Thursday, October 7, 2010

A little strange

Kids here roam the streets freely.  They don't have the fears that have built up in the United States with all the violence and kidnappings present in cities.  Five and six year olds wander the sidewalks and create games to entertain themselves, they kick around soccer balls and run races with no authority figure in sight.  One of my favorite games I have seen so far involves golf clubs a tennis ball and a goal constructed with garbage cans.  The kids whack the ball, hockey style, with the golf clubs toward the goal which is invariably gaurded by the smallest child.  Of course this is played on the sidewalk and street and the clubs sometimes hit the ground with a surprising force.  I like to call the game "Don't let dad find out," and I bet it is usually followed by a rousing round of "Hide the Evidence."  The kids I know better are no less strange.
My host sister reminds me in some ways of my sister at home, and in other ways not so much.  Both my sisters are easily amused and by simply making funny noises I can send them both into laughing fits.  Both my sisters pout and whine from time to time.  At home it was not so bad with the strictly enforced anti-whining rule my mom created.  The noise of high pitched complaints just seemed to push a button in her, specifically the button that turned her evil.  My sister and I learned not to whine too often, my sister had more lapses in judgement than I did so she took the majority of my mom's venom but it was never bad.  In my new home there is no anti-whining rule and I can clearly see why my mom implemented one, I can barely understand the conversation my host parents are having with their daughter, but it's driving me insane.  I think my mom installed the same button in me because it takes all my restraint to not say "NO, NO, No Hacerlo! NO Grima!"  My sister here is also much more eccentric  than my sister back home.  I'm not saying that my real sister isn't strange, she plays with her dolls by holding them at arms length and then has what I can only describe as an imagination seizure.  We watch her shaking and holding her doll, but we have no real idea what's going on.  My sister here prefers to have fun by sneaking out of her room dressed as bat man and hiding somewhere in the apartment.  She then spys on the family, myself included, from the most obvious hiding places.  I'm not sure why she has to be in disguise to spy on us but I play along, it's fun sometimes.  Ninty percent of the time I love both my sisters, but I cannot take whining.

# EXERCISE OBJECTIVE
According to the blog post, please say who usually guards the goal in the game played with golf clubs and a tennis ball. The entries have no connection to the blog post.

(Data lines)
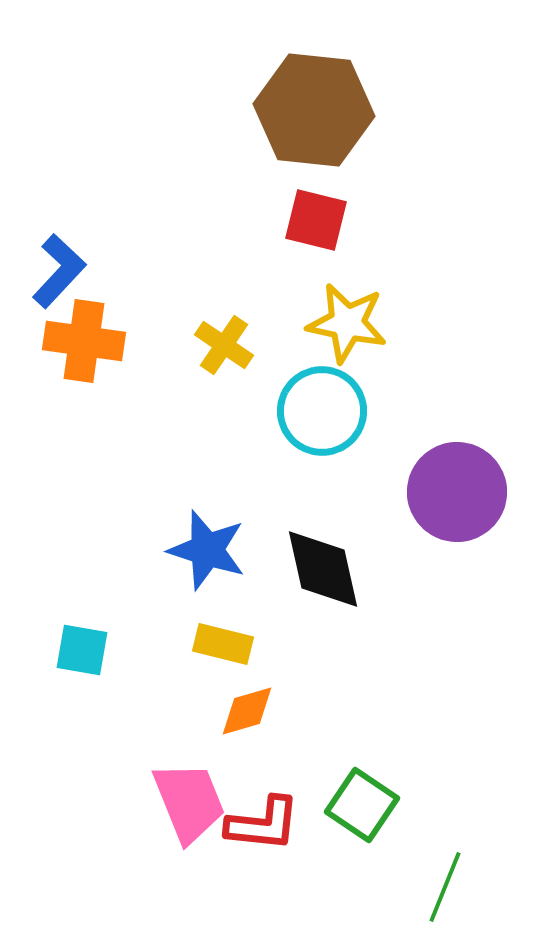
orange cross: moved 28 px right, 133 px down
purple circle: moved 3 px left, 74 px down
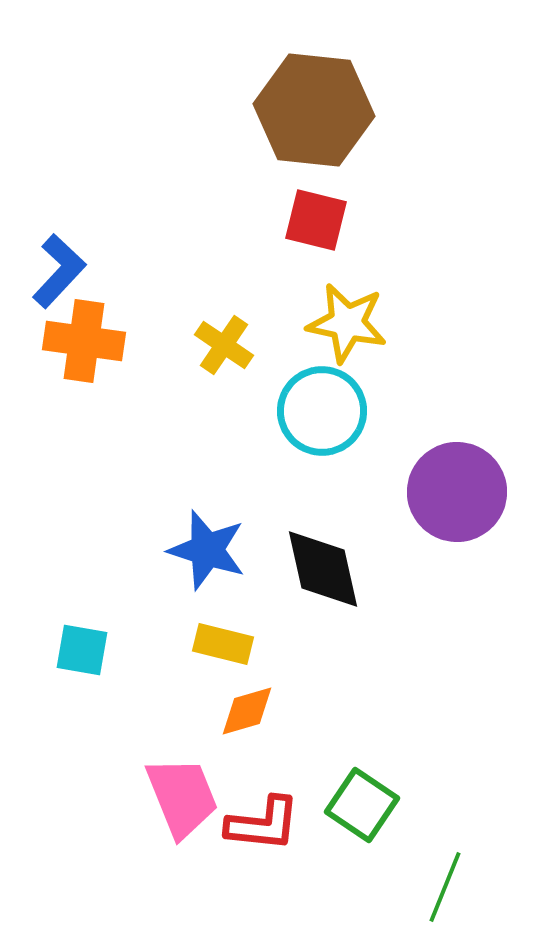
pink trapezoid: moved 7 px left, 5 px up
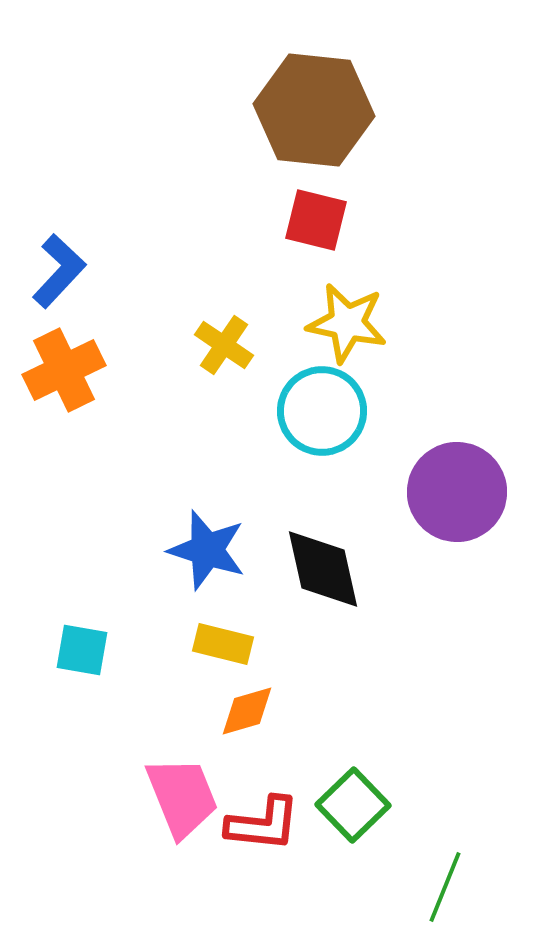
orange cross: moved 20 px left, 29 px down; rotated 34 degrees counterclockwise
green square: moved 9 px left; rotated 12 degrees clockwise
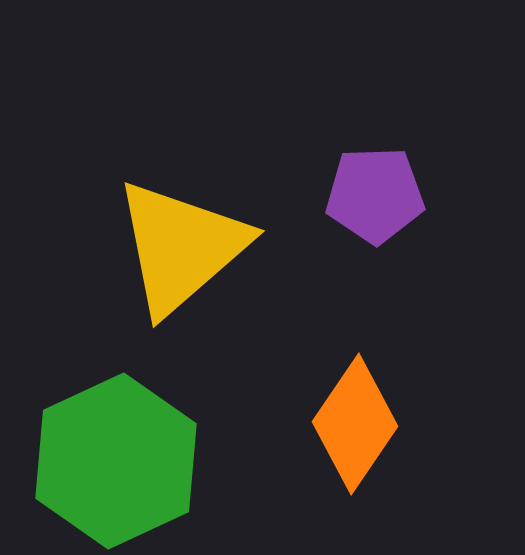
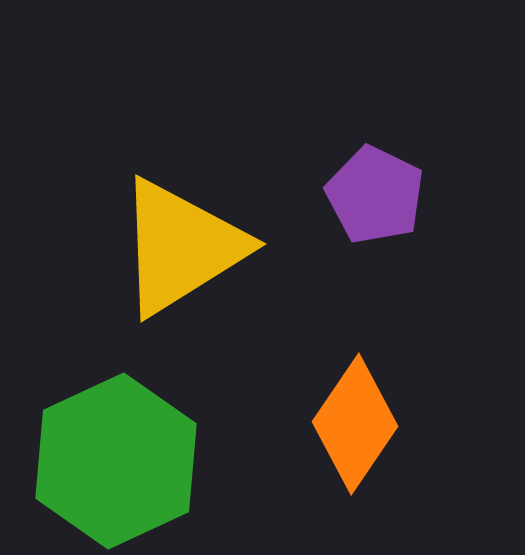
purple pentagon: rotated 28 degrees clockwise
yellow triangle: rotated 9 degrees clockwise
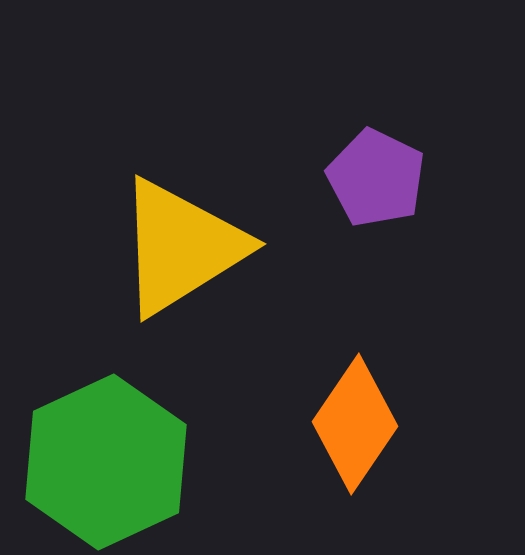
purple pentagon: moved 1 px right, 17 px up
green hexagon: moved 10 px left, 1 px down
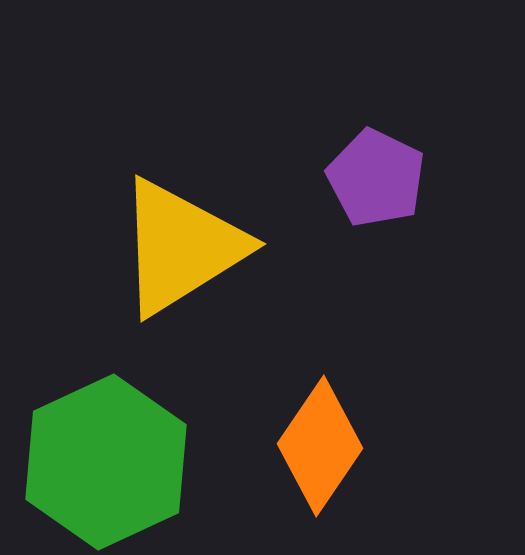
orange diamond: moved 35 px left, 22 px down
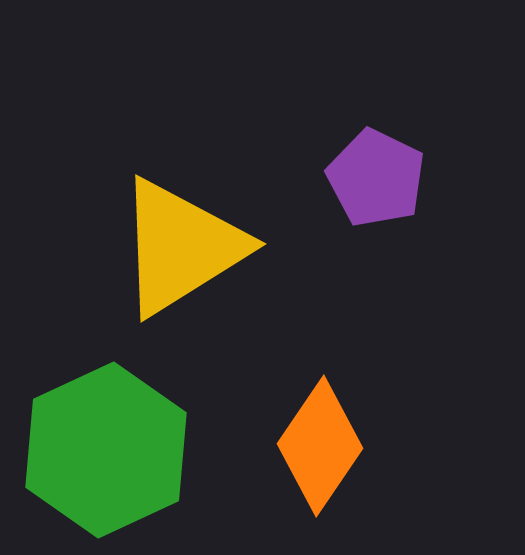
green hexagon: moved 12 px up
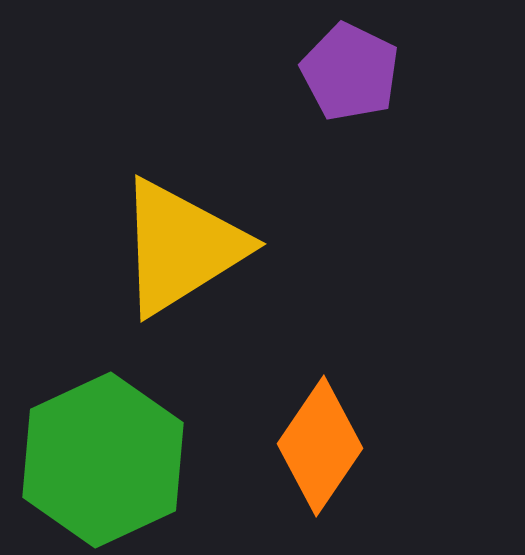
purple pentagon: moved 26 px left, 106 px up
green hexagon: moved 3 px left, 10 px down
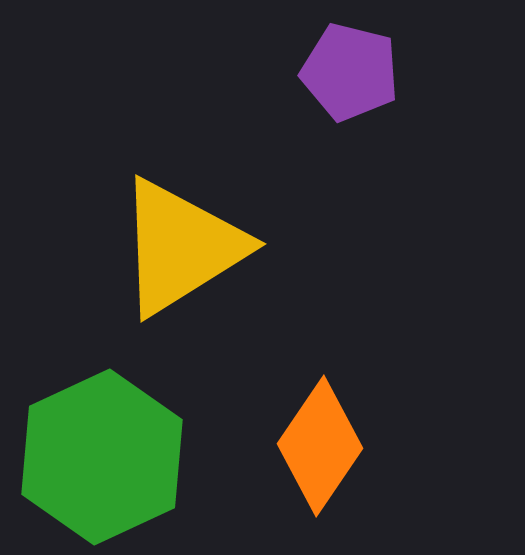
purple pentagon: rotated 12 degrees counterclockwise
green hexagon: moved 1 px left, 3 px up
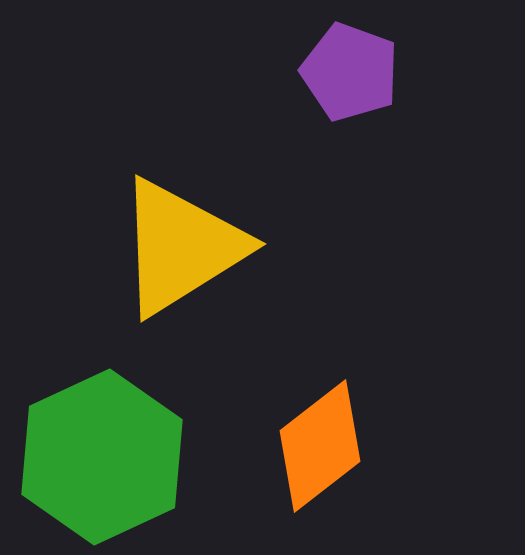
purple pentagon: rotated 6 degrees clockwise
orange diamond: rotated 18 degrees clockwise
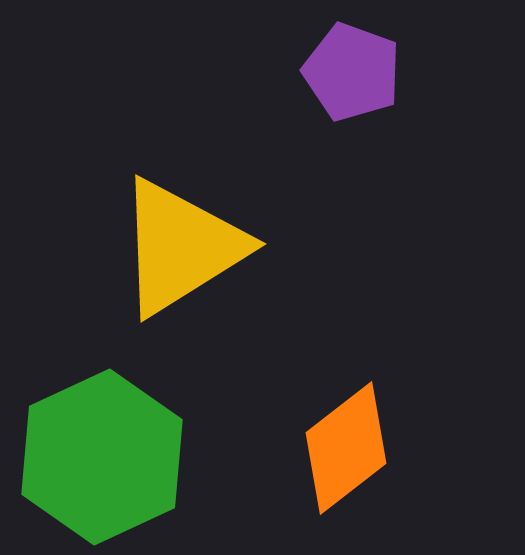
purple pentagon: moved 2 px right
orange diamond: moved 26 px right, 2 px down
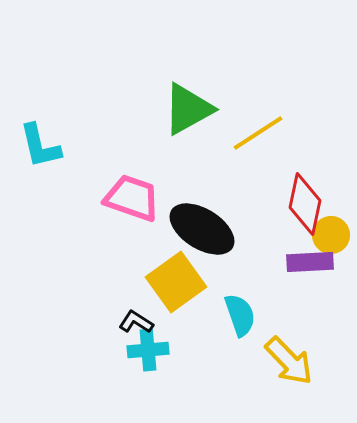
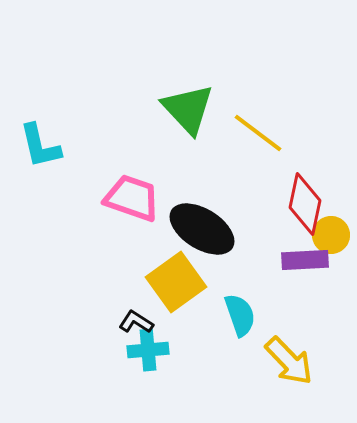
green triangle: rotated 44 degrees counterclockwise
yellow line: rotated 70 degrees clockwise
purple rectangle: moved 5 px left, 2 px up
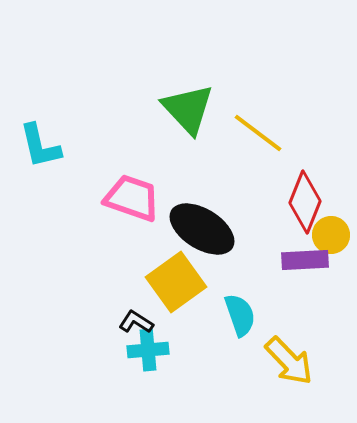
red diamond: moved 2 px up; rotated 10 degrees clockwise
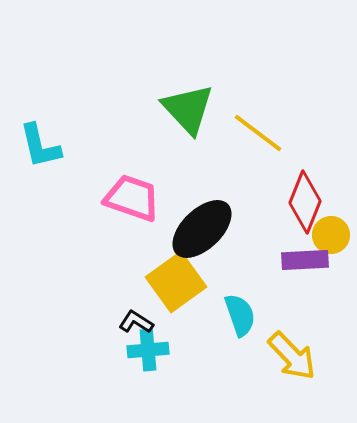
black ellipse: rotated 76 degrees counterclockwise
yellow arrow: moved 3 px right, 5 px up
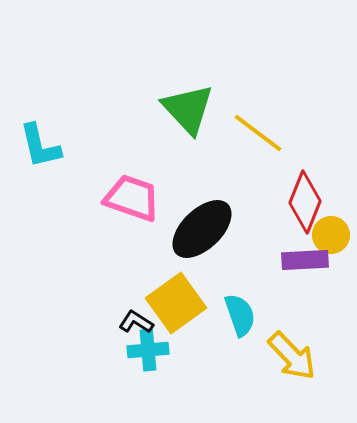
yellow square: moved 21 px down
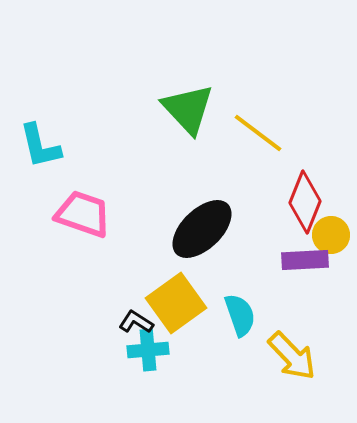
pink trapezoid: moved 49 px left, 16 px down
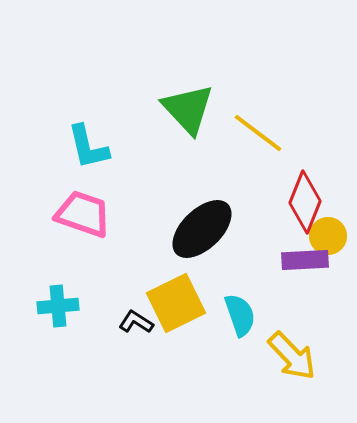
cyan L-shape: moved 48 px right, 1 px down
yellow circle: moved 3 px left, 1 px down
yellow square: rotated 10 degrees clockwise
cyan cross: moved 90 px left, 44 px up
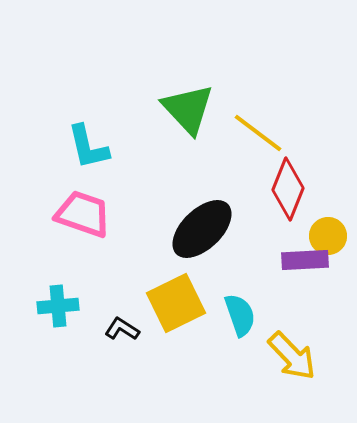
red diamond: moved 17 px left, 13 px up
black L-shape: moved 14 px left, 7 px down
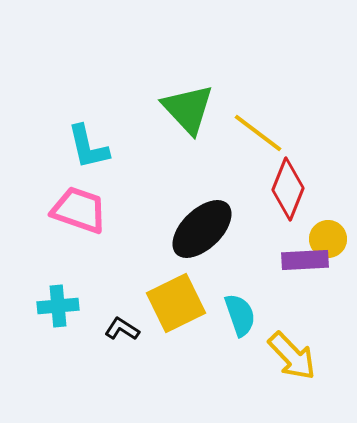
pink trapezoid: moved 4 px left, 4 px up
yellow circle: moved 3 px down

# FULL OUTPUT
The smallest child.